Edición Semanaria de Noticiero Latino
March 7th | Listen to the program
IMMIGRATION CHANGE - The Immigration and Naturalization Service just became part of the newly created Department of Homeland Security. Although officials claim the change will not cause negative effects to immigrants applying for residency, some congressmen and immigration experts think otherwise. Their main concern is that immigrants might be viewed as a potential risk to national security. Maria Rossel reports from Washington, D.C.
MEXICO’S VOTE - So far, Mexico has supported continued weapons inspections in Iraq. However, recent official discourse increasingly refers to the need to disarm Sadaam Hussein. This uncertainty has caused concern among many Mexicans, who fear that pressure by U.S. government may gain Mexico’s support in the UN for a possible war against Iraq. In response, legislators, scholars, and civic organizations reaffirm their support for President Vicente Fox, but they are urging him to maintain his government’s position in favor of peace.
TACO BELL BOYCOTT - After a 10-day hunger strike outside of Taco Bell’s headquarters in Irvine, California, 35 tomato pickers from Immokalee, Florida, suspended their fast. This was part of a national campaign to convince the fast food company to assist farm workers in achieving improved labor conditions. The protest was suspended at the request of a religious coalition that promised to support the Taco Bell boycott until the company accepts a dialogue. Ruben Tapia reports.
March 14th | Listen to the program
BORDER KILLING - Civil rights and pro-immigrant groups are questioning the killing of a 19 year-old Mexican migrant by Border Patrol agents in El Paso, Texas. As a result, Juan Patricio Peraza’s case is new before a grand jury and, once again, the agency’s policies on use of lethal force are being scrutinized. Kent Patterson filed this report, which is narrated by Guadalupe Carrasco.
FIGHTING DEPORTATION - Despite being a permanent U.S. resident for 12 years, Roger Calero, faces deportation for a crime he committed while he was a student. Calero’s possible expulsion is due to provisions of the 1996 immigration laws. In response, Calero is not only fighting his deportation but the law that is affecting thousands of other immigrants like him. Gabriela Benitez reports from Los Angeles.
CANCER SURVIVORS - Breast Cancer is the leading cause of death for women between 40 and 55 years of age, and is the second cause overall for women’s deaths in the U.S. This ailment has become increasingly mortal for Latinas due to lack of early detection. For this reason, some survivors have dedicated their lives to support other affected women and promote the importance of early screenings. Silvia Parra reports.
March 21st | Listen to the program
CLOSING RANKS - In times of war, an unofficial policy in Washington requires legislators from both political parties to leave differences aside and support the president. As Patricia Guadalupe reports, when it comes to Iraq, not everyone is following that policy.
NY SURVEILANCE - New York City was under military surveillance while bombs began to descend over Iraq on Wednesday. This security plan combines both federal and city efforts to secure the city’s population, who were affected by the September 11th terrorist attacks. Despite heightened security, civil disobedience and protests have been unusually active 24 hours. Marco Vinicio Gonzalez reports.

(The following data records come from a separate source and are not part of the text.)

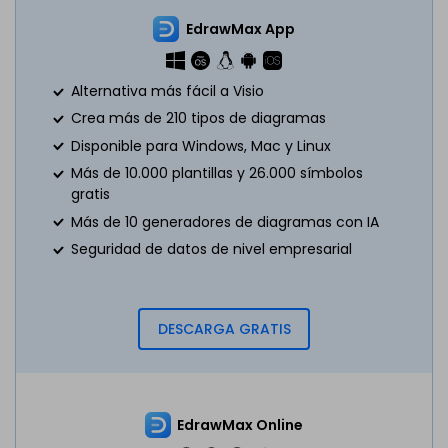
EdrawMax App
Alternativa más fácil a Visio
Crea más de 210 tipos de diagramas
Disponible para Windows, Mac y Linux
Más de 10.000 plantillas y 26.000 símbolos
gratis
Más de 10 generadores de diagramas con IA
Seguridad de datos de nivel empresarial
DESCARGA GRATIS
EdrawMax Online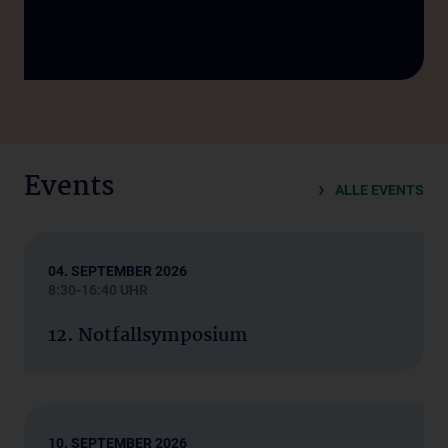
Events
ALLE EVENTS
04. SEPTEMBER 2026
8:30-16:40 UHR
12. Notfallsymposium
10. SEPTEMBER 2026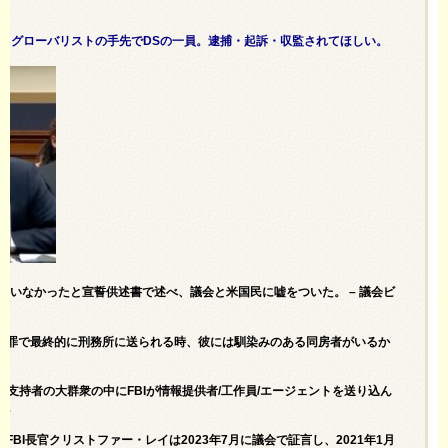
と。グローバリストの手先でDSの一員。逮捕・起訴・収監されてほしい。
査官はいなかったと宣誓供述書で述べ、議会と米国民に嘘をついた。 – 議会ビ
た罪で最終的に刑務所に送られる時、彼には馴染みのある同房者がいるか
ンプ支持者の大群衆の中にFBIが情報提供者/工作員/エージェントを送り込ん
た。
BI長官クリストファー・レイは2023年7月に議会で証言し、2021年1月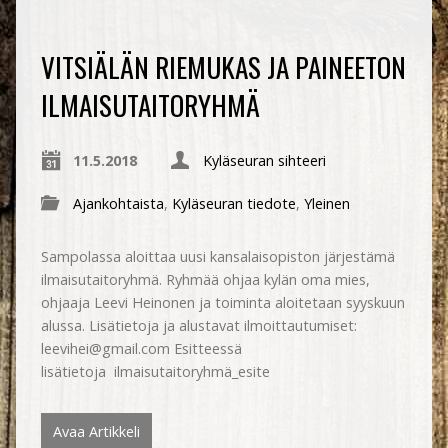
VITSIÄLÄN RIEMUKAS JA PAINEETON
ILMAISUTAITORYHMÄ
11.5.2018
Kyläseuran sihteeri
Ajankohtaista
,
Kyläseuran tiedote
,
Yleinen
Sampolassa aloittaa uusi kansalaisopiston järjestämä
ilmaisutaitoryhmä. Ryhmää ohjaa kylän oma mies,
ohjaaja Leevi Heinonen ja toiminta aloitetaan syyskuun
alussa. Lisätietoja ja alustavat ilmoittautumiset:
leevihei@gmail.com Esitteessä
lisätietoja ilmaisutaitoryhmä_esite
Avaa Artikkeli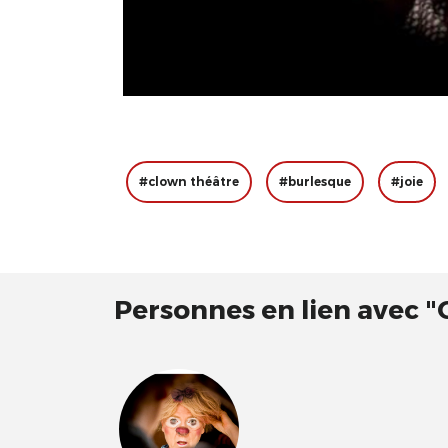
#clown théâtre
#burlesque
#joie
Personnes en lien avec ​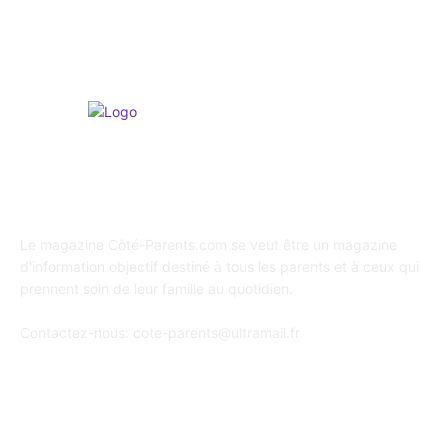
A propos de Coté Parents
Le magazine Côté-Parents.com se veut être un magazine
d'information objectif destiné à tous les parents et à ceux qui
prennent soin de leur famille au quotidien.
Contactez-nous:
cote-parents@ultramail.fr
SUIVEZ-NOUS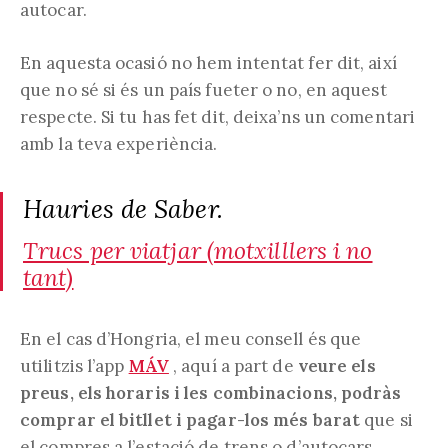
autocar.
En aquesta ocasió no hem intentat fer dit, així
que no sé si és un país fueter o no, en aquest
respecte. Si tu has fet dit, deixa’ns un comentari
amb la teva experiència.
Hauries de Saber.
Trucs per viatjar (motxilllers i no
tant)
En el cas d’Hongria, el meu consell és que
utilitzis l’app
MÁV
, aquí a part de
veure els
preus, els horaris i les combinacions, podràs
comprar el bitllet i pagar-los més barat
que si
el compres a l’estació de trens o d’autocars.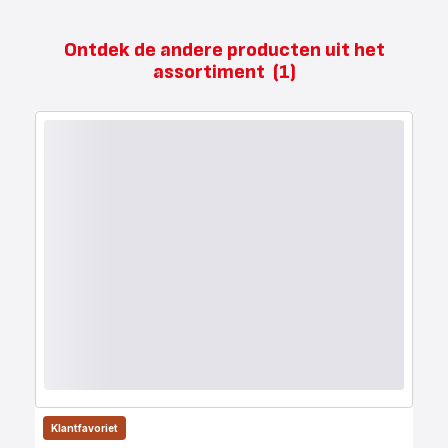
Ontdek de andere producten uit het
assortiment
(1)
Klantfavoriet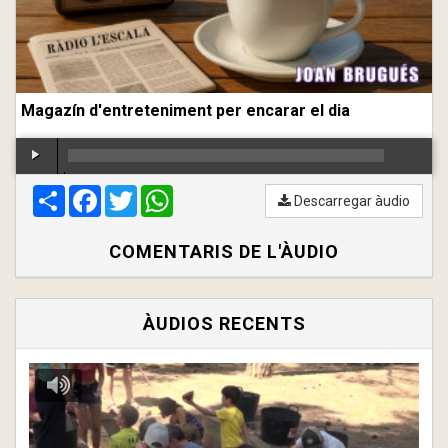
Magazín d'entreteniment per encarar el dia
Compartir
00:00
Facebook
/
00:00
Twitter
WhatsApp
Descarregar àudio
COMENTARIS DE L'ÀUDIO
ÀUDIOS RECENTS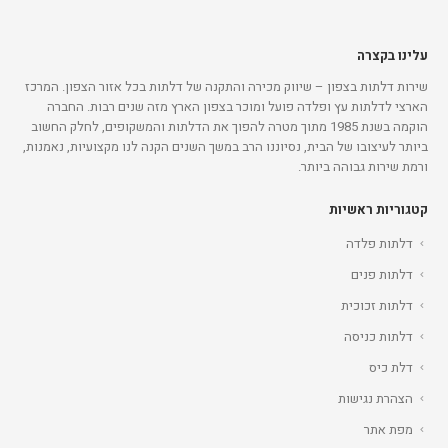
עלינו בקצרה
שירות דלתות בצפון – שיווק מכירה והתקנה של דלתות בכל אזור הצפון. המרכז
הארצי לדלתות עץ ופלדה פועל ומוכר בצפון הארץ מזה שנים רבות. החברה
הוקמה בשנת 1985 מתוך מטרה להפוך את הדלתות והמשקופים, לחלק החשוב
ביותר לעיצובו של הבית, נסיוננו הרב במשך השנים הקנה לנו מקצועיות, נאמנות,
ורמת שירות גבוהה ביותר.
קטגוריות ראשיות
דלתות פלדה
דלתות פנים
דלתות זכוכית
דלתות כניסה
דלת כיס
הצהרת נגישות
מפת אתר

DIVISIONS OVER WAR - While Latinos’ opinions on the war with Iraq are divided, most oppose it. That is at least the trend in comments made by Linea Abierta listeners during a program broadcast hours after the invasion. Wanda Colón Cortes and Samuel Orozco host this special coverage with live audience between Radio Bilingüe and Puerto Rico’s Radio Universidad.

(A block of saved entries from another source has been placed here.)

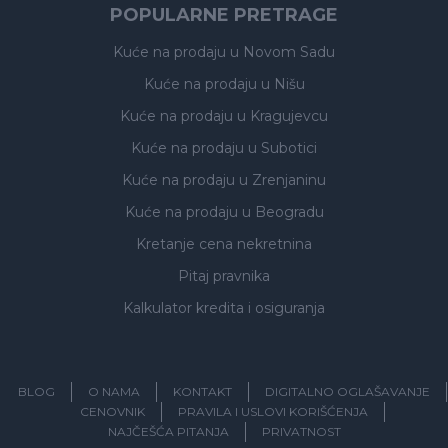
POPULARNE PRETRAGE
Kuće na prodaju
u Novom Sadu
Kuće na prodaju
u Nišu
Kuće na prodaju
u Kragujevcu
Kuće na prodaju
u Subotici
Kuće na prodaju
u Zrenjaninu
Kuće na prodaju
u Beogradu
Kretanje cena nekretnina
Pitaj pravnika
Kalkulator kredita i osiguranja
BLOG
O NAMA
KONTAKT
DIGITALNO OGLAŠAVANJE
CENOVNIK
PRAVILA I USLOVI KORIŠĆENJA
NAJČEŠĆA PITANJA
PRIVATNOST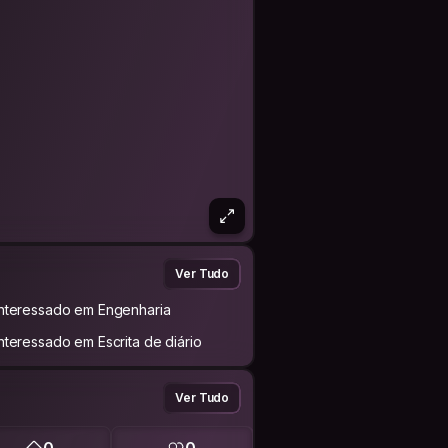
Ver Tudo
Interessado em Engenharia
Interessado em Escrita de diário
Ver Tudo
0
0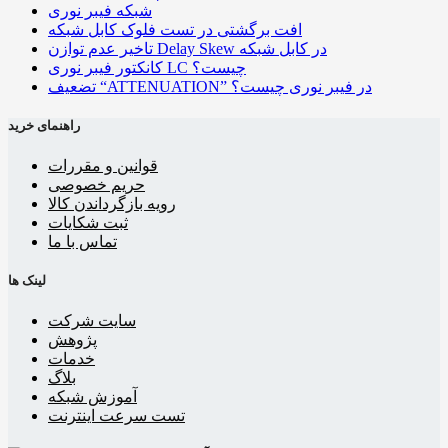
شبکه فیبر نوری
افت برگشتی در تست فلوک کابل شبکه
تاخیر عدم توازن Delay Skew در کابل شبکه
کانکتور فیبر نوری LC چیست؟
تضعیف “ATTENUATION” در فیبر نوری چیست؟
راهنمای خرید
قوانین و مقررات
حریم خصوصی
رویه بازگرداندن کالا
ثبت شکایات
تماس با ما
لینک ها
سایت شرکت
پژوهش
خدمات
بلاگ
آموزش شبکه
تست سرعت اینترنت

March 28th | Listen to the program
WAR UNCERTAINTY - While war against Iraq is being fought thousands of miles away, the pain and suffering has reached many families that live in the U.S. Family members of soldiers stationed in the Persian Gulf share their worries and uncertainty about their loved ones.

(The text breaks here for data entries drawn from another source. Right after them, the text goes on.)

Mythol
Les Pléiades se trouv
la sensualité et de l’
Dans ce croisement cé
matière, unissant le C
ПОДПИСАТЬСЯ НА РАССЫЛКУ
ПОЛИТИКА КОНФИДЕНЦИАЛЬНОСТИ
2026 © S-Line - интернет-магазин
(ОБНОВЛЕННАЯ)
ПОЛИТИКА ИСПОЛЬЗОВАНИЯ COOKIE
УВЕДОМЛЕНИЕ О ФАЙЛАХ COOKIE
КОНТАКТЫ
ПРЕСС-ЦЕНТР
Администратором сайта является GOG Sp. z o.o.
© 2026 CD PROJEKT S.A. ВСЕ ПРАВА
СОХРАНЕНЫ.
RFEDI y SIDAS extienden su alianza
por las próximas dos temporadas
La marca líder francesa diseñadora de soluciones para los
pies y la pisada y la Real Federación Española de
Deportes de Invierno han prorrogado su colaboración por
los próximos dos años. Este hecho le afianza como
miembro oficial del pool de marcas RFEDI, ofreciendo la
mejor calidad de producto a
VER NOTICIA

POLITICAL PRESSURE - Politicians and Latino organizations in Washington avoid comments on the war against Iraq. In Los Angeles, however, Democrats have harshly criticized both President Bush and their own political party. During a recent forum at the local Pacifica Network affiliate, KPFK, Congressman Xavier Becerra (D-CA) and Council Member-elect, Antonio Villaraigosa respond to pressure by local listeners. Ruben Tapia reports.
LATINO OPINIONS - As the number of casualties on Iraqi territory increase, radio listeners in the U.S. and Puerto Rico share opinions about the war. Linea Abierta hosts, Samuel Orozco in San Francisco and Wanda Colon Cortes, in Puerto Rico, captured listeners’ thoughts this week.